(INPUT DATA):
○ ○ ○

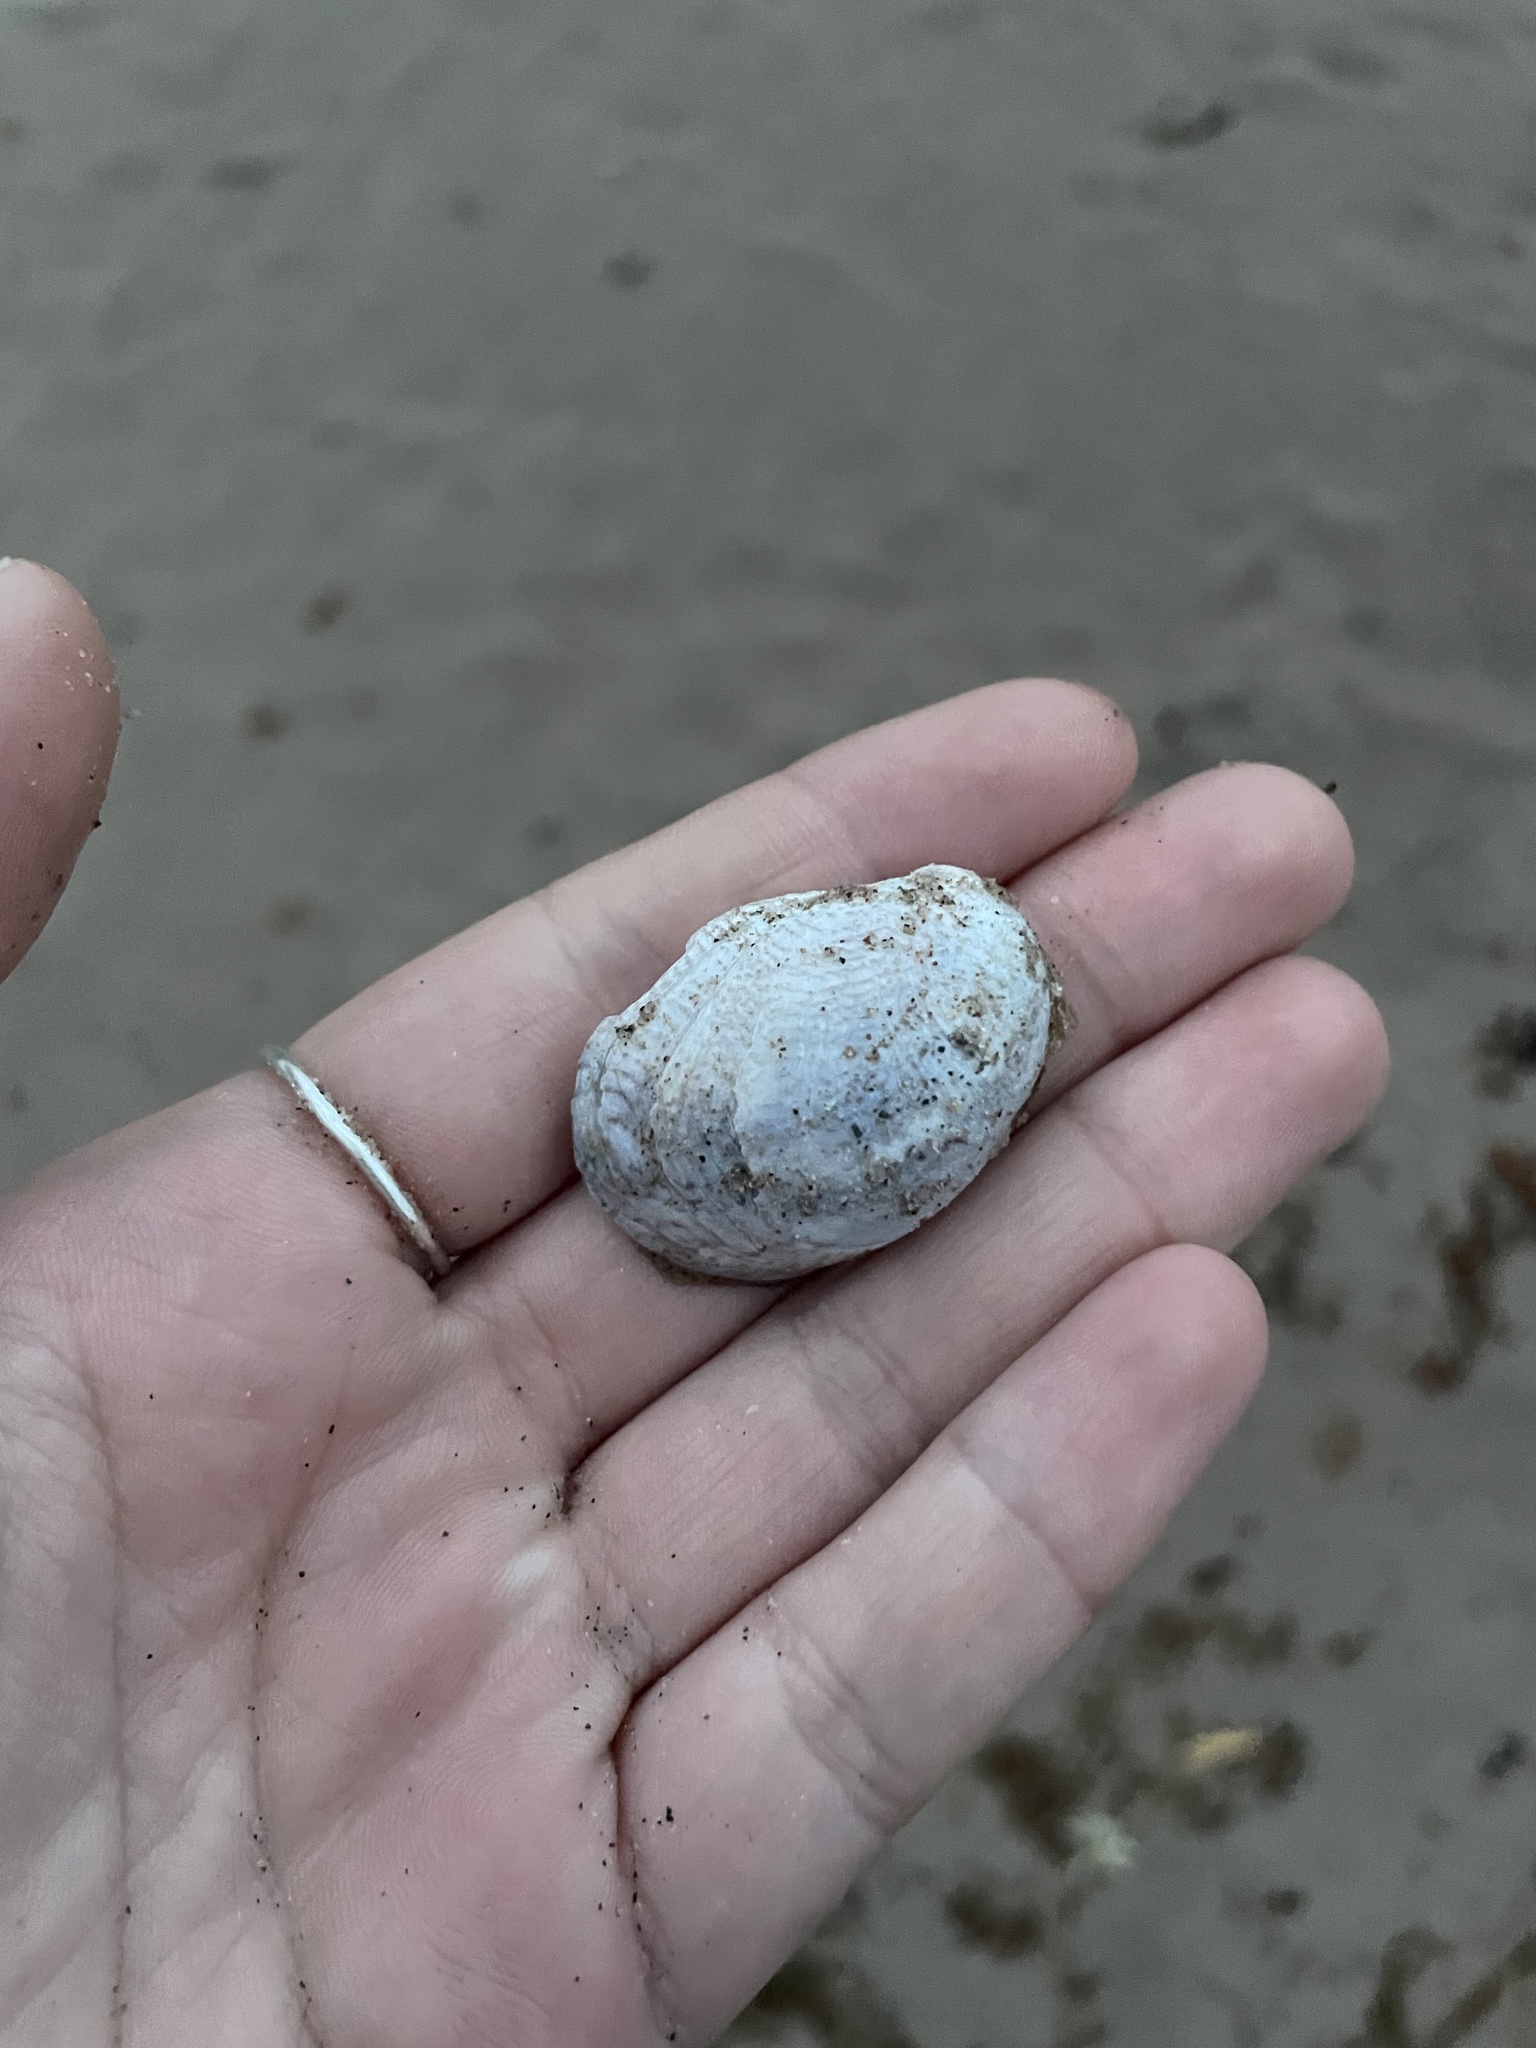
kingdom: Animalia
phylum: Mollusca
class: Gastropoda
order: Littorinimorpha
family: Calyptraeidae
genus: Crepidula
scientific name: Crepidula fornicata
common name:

○ ○ ○

(WRITTEN PROBLEM):
Swap "scientific name" for "binomial name" throughout the lines of the records, leave everything else unchanged, and give the lines again without the pictures.

(THE RESULT):
kingdom: Animalia
phylum: Mollusca
class: Gastropoda
order: Littorinimorpha
family: Calyptraeidae
genus: Crepidula
binomial name: Crepidula fornicata
common name:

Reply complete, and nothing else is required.